日本遺産に住田町追加認定 文化庁が正式発表 「GOLD浪漫」気仙全域に拡大

▲ 「気仙川の砂金」など住田町の文化財が日本遺産に正式認定(資料)

 文化庁は1日、日本遺産「みちのくGOLD浪漫─黄金の国ジパング、産金はじまりの地をたどる─」の構成自治体に、住田町と一関市を追加認定したことを公表した。これにより、構成自治体は岩手、宮城両県の9市町となり、気仙の3市町すべてが認定された形。住田町では、追加認定の決定を喜ぶとともに、「気仙川の砂金」や「阿弥陀三尊像」など、〝黄金文化〟の過去と今をつなぐ文化財の魅力発信へさらに力を入れる。(阿部仁志)

 

 日本遺産は、地域の歴史的魅力や特色を通じて国内の文化・伝統を語る「ストーリー」を文化庁が認定する制度。現在105のストーリーが認定されており、みちのくGOLD浪漫は、奈良時代から昭和後期まで1250年余りに及ぶみちのくの産金史を点在する各文化財で紡ぐ内容となっている。
 みちのくGOLD浪漫の構成自治体は、令和元年に陸前高田市と平泉町、宮城県涌谷町、気仙沼市、南三陸町の5市町が認定されたあと、4年に石巻市、7年に大船渡市を追加認定。今回、新たに住田、一関両市町が追加認定となり、計9市町となった。
 住田町で認定された構成文化財は、「気仙川の砂金」(天然記念物)、「阿弥陀三尊像」(県指定有形文化財)、紺紙金字「大乗大集地蔵十輪経巻第二」(町指定有形文化財)、「野尻金山跡」(史跡)、「旧菅野家住宅」(建造物)、「大平・梅ノ木念仏剣舞」(同無形民俗文化財)、「採金道具一式」(民俗資料)の七つ。
 同町を源流として陸前高田市へと流れる気仙川は、現在も砂金が見つかり、町教委の職員が講師となっての砂金採り体験が継続的に実施されている。
 奥州藤原氏の時代から金が採取されていたとされる、世田米川向に位置する同金山跡や、三代当主・藤原秀衡が金採取従事者の安寧を願い贈ったと語り継がれる光勝寺の同像、町内で見つかった、秀衡が中尊寺に奉納したとされる国宝「紺紙金字一切経」の1巻とみられる経巻──など、いずれも奈良時代から砂金が採取され、奥州藤原氏や藩政時代の仙台藩を支えてきた町の産金史や、現在の取り組みなどが歴史的文脈として認められ、ストーリーに加えられた。
 町では、昨年に隣接する大船渡市がストーリーに追加認定された流れに続こうと、「産金の歴史息づく宿駅」を活用テーマに、認定を目指して申請手続きや魅力発信を進めてきた。

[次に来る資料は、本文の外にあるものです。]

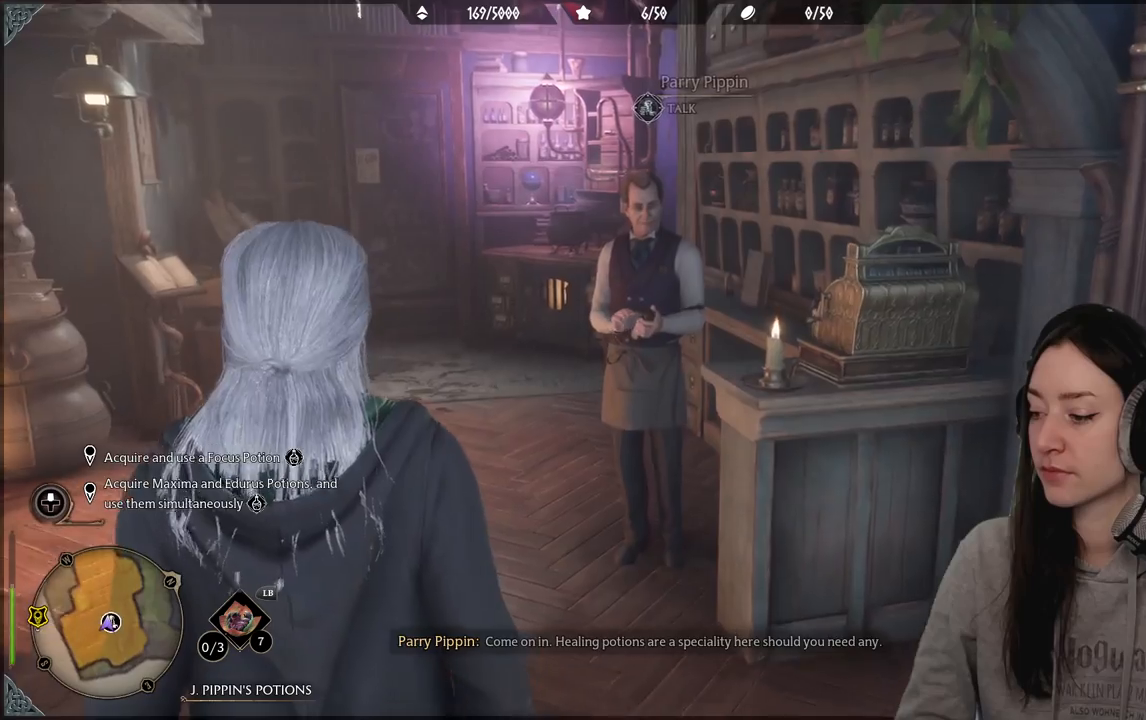
{"buttons": [], "left_stick": "up", "right_stick": "center", "events": [[250, "right_stick", "up-right"], [317, "right_stick", "right"], [467, "right_stick", "center"]]}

今年3月には、陸前高田市で開かれた認定7周年記念シンポジウムに町職員が初登壇。先月29日には、日本遺産「みちのくGOLD浪漫」推進協議会(会長・遠藤釈雄涌谷町長)への新規加入が了承され、今回の認定を受けて正式加入を果たした。
 今後は、世田米地区のガイドや同町文化財ボランティア、三陸ジオパークとの連携、気仙川での砂金採りに対応できるインストラクターの養成などにストーリーを活用していく方針。同協議会の構成自治体とのつながりを生かした相乗効果にも期待がかかる。
 小向正悟副町長は「町内で行われてきた地道な活動や、長い歴史の中で受け継がれてきた文化というものが認められた形でうれしい。これからは、関係自治体との連携により、住田町だけではできないこともできるようになる。黄金文化を再認識するきっかけや、地域づくりの起爆剤とするため活用していきたい」と語る。